OTHER OPINION: How not to settle Birmingham’s budget

By The Birmingham News

Birmingham Mayor William Bell and the City Council have been here before: A new fiscal year starting without an approved operating budget.
One might think they would learn from the past. One would think wrong.
After the council changed Bell’s submitted $380.98 million budget, shifting millions of dollars from the mayor’s weed abatement program and removing $250,000 requested for the city’s 1963 celebration, Bell refused to place the budget on Tuesday’s council agenda.
As reported by AL.com’s and The Birmingham News’ Joseph D. Bryant, in place of Bell’s proposed spending, the council added more than $1.56 million for the council office and discretionary money in proposals from council members Johnathan Austin and Valerie Abbott.
The mayor and council have historically had disagreements over the annual budget ranging from a lack of communication to differing spending priorities. Bell wanted to meet with Council President Roderick Royal about the budget on Tuesday, but Royal refused because Tuesday’s are council meeting days.
If the arguments look and sound petty, that’s because they are.

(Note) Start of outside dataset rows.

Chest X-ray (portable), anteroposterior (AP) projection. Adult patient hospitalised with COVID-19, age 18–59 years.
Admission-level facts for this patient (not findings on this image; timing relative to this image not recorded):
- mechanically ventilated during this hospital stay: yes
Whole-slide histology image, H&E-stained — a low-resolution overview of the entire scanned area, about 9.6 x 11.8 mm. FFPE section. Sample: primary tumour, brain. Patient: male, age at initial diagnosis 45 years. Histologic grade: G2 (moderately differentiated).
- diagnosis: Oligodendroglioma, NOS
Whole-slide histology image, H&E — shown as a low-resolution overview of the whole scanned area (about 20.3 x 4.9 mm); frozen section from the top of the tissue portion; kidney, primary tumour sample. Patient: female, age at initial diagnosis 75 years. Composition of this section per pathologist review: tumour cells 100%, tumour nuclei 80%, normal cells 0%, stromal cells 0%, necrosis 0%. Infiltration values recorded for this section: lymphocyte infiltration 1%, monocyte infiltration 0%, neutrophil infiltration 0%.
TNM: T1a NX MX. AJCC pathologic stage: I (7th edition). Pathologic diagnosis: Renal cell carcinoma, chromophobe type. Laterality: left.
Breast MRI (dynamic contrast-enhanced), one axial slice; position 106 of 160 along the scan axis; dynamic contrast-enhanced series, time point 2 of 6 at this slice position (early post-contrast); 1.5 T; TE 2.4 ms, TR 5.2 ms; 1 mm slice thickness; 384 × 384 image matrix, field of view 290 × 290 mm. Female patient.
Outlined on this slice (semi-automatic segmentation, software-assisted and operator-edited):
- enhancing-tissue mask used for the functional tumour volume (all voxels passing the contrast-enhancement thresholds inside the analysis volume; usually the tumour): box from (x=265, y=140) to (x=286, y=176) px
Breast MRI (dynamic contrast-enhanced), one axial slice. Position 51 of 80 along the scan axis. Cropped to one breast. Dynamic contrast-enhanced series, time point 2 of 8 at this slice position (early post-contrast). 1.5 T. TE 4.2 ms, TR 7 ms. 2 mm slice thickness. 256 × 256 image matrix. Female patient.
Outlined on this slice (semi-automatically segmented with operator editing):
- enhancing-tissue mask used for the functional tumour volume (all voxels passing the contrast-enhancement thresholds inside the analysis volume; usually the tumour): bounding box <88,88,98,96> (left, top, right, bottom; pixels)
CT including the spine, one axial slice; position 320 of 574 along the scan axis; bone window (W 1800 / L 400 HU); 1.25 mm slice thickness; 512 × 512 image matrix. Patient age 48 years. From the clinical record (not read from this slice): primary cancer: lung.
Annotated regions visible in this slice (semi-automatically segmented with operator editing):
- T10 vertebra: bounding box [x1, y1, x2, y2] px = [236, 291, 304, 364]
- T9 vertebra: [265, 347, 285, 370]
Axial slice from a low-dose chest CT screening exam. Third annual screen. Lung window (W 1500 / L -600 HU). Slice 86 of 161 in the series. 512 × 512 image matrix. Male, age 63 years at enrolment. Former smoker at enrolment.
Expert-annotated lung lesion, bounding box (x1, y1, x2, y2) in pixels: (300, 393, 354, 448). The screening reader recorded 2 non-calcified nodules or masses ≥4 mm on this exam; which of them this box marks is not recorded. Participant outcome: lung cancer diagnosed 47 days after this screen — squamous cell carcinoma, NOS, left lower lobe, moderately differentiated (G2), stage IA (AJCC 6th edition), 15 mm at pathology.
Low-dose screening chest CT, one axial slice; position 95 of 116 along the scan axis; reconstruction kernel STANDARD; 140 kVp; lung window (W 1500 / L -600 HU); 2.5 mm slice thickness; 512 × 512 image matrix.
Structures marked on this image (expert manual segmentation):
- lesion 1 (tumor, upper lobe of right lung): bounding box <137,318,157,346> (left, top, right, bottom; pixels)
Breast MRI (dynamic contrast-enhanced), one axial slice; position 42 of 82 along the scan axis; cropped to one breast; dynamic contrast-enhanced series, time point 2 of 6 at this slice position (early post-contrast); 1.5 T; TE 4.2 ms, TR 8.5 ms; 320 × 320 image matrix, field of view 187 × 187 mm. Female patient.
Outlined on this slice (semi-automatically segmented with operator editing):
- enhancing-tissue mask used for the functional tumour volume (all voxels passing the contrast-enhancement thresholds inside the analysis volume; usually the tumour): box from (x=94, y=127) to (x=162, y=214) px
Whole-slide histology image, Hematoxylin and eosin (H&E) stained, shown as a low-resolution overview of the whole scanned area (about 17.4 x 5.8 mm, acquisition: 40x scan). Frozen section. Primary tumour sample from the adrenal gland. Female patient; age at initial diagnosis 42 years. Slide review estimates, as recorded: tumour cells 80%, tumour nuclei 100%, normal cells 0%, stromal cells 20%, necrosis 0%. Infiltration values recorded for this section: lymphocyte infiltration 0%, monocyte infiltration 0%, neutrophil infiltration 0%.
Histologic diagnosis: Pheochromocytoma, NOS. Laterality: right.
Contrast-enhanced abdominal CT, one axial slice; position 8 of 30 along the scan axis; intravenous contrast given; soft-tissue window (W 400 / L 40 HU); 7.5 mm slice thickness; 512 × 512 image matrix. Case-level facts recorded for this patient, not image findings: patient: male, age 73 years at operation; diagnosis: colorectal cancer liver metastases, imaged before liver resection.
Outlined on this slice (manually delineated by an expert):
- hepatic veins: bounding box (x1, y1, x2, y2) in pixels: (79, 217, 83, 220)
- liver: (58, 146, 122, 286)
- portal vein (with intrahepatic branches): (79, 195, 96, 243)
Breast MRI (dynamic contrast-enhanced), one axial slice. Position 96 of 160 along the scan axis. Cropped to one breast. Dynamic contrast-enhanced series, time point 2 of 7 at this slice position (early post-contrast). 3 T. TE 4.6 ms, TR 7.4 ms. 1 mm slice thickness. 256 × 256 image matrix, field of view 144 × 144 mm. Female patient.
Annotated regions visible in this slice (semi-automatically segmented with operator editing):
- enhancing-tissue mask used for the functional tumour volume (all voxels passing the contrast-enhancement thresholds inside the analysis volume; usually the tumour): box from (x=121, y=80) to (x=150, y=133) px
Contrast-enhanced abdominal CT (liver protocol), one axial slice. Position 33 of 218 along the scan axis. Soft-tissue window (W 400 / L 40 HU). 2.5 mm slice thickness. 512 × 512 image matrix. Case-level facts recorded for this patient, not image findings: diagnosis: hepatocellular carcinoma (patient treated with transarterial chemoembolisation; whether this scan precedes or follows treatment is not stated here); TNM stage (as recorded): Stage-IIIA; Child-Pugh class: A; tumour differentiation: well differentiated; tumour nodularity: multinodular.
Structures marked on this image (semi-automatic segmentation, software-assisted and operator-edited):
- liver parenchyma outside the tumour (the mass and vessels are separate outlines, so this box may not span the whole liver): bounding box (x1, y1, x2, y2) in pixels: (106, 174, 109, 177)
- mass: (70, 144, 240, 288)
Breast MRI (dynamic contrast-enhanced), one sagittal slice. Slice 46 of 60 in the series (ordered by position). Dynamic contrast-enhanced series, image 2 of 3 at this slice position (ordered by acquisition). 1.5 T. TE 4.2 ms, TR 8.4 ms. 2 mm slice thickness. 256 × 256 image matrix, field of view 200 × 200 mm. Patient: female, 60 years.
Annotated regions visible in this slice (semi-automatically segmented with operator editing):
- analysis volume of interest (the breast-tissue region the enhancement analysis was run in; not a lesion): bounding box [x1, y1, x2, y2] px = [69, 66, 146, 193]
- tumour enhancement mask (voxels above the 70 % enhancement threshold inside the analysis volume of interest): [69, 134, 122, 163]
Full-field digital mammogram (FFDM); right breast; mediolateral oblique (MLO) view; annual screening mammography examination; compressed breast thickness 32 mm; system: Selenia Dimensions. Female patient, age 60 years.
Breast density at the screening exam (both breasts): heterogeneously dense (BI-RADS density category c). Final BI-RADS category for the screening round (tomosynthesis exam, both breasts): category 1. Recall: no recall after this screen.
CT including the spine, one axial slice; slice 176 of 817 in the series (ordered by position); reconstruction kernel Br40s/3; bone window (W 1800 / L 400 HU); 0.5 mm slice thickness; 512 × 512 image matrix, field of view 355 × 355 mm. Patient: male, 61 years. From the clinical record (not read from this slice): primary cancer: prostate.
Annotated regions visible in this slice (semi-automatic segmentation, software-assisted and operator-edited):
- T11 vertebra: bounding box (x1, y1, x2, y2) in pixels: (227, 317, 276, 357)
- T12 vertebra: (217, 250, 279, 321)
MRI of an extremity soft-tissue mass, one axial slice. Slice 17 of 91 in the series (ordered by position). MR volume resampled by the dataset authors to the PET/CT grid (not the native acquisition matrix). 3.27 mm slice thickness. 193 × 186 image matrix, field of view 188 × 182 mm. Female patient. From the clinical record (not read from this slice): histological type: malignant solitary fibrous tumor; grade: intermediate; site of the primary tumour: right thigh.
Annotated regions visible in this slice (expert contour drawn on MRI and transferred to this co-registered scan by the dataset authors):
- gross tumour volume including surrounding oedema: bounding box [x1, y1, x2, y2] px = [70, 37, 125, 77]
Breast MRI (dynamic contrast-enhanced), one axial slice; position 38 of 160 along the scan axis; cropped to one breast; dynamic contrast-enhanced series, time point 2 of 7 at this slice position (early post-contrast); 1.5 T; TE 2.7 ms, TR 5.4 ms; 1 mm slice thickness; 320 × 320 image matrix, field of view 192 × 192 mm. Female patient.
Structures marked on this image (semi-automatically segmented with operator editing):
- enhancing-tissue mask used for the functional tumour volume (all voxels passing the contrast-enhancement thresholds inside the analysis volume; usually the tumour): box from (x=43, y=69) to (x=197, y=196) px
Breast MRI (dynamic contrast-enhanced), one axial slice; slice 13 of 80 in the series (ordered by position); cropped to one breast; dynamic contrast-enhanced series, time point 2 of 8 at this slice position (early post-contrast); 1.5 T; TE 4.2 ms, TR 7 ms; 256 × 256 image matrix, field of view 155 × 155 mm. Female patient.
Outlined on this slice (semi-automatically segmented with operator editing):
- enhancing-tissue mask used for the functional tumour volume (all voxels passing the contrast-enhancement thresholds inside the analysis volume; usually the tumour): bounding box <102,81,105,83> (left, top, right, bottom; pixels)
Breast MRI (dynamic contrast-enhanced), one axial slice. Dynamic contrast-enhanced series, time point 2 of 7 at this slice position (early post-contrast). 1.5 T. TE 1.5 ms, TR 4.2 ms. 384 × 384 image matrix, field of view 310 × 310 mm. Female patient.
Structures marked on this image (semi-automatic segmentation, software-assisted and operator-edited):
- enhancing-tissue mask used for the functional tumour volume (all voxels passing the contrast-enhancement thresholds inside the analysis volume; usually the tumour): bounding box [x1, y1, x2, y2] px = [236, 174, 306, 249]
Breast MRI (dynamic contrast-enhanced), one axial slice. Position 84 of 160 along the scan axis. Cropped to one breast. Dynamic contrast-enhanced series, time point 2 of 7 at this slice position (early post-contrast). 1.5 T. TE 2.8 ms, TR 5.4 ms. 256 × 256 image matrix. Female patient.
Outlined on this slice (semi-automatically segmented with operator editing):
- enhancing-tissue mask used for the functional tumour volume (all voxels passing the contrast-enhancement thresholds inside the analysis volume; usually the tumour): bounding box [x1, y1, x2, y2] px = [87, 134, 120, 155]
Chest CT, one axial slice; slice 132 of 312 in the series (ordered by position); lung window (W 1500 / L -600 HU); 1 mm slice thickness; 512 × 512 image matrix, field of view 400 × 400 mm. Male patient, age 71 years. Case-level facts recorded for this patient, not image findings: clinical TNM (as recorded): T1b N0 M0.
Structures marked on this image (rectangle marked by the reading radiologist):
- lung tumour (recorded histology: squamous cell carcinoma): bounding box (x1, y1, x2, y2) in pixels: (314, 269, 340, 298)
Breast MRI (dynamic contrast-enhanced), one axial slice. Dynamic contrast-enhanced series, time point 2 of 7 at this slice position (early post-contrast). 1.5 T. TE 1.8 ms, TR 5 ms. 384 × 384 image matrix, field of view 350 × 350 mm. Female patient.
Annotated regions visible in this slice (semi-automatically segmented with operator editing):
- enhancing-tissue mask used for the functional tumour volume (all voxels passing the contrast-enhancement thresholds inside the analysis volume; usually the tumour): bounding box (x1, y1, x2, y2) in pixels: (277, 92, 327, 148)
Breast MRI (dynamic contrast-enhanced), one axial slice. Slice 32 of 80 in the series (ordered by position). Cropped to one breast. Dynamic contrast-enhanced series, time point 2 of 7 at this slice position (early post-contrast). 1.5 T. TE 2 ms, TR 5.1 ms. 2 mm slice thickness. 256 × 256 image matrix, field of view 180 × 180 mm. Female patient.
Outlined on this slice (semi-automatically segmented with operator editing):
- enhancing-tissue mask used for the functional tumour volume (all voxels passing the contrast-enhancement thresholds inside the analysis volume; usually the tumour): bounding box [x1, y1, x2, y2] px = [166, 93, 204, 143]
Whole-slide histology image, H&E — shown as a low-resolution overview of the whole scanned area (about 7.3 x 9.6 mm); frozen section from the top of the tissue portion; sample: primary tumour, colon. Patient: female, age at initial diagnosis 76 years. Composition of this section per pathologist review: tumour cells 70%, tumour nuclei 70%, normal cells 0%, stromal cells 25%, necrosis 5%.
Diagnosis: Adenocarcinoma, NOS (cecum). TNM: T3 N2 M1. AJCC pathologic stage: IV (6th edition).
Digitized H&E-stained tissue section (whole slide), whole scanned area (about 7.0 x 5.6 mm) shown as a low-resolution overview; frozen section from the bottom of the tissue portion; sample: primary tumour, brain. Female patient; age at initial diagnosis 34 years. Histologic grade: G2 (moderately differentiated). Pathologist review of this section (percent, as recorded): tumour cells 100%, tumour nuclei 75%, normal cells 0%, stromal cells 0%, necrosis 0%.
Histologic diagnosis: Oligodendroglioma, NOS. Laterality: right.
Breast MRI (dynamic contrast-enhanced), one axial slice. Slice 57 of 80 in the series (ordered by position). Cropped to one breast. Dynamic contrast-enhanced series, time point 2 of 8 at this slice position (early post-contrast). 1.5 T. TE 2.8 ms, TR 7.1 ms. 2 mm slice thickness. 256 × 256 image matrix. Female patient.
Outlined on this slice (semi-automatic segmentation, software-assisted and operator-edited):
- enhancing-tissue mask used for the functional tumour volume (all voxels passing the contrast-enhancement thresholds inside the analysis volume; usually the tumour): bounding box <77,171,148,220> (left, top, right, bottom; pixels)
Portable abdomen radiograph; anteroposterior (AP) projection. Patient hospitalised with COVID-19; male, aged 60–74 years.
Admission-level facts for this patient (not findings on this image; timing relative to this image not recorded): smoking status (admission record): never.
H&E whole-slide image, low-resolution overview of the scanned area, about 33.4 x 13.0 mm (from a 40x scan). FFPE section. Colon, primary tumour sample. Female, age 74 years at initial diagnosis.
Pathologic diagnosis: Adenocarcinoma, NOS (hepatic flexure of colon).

If Bell and a majority of the council can’t come to a compromise, Bell needs to schedule the budget for a vote. If he doesn’t like what the council passes, he has the option of vetoing the spending plan. The council can then override that veto, if it so desires.
But the city does not have the option of running without an operating budget.
Bell and council members were elected to conduct the city’s business. That’s what they should be doing. Not holding up progress over what is a relatively small amount of money in a $380 million budget.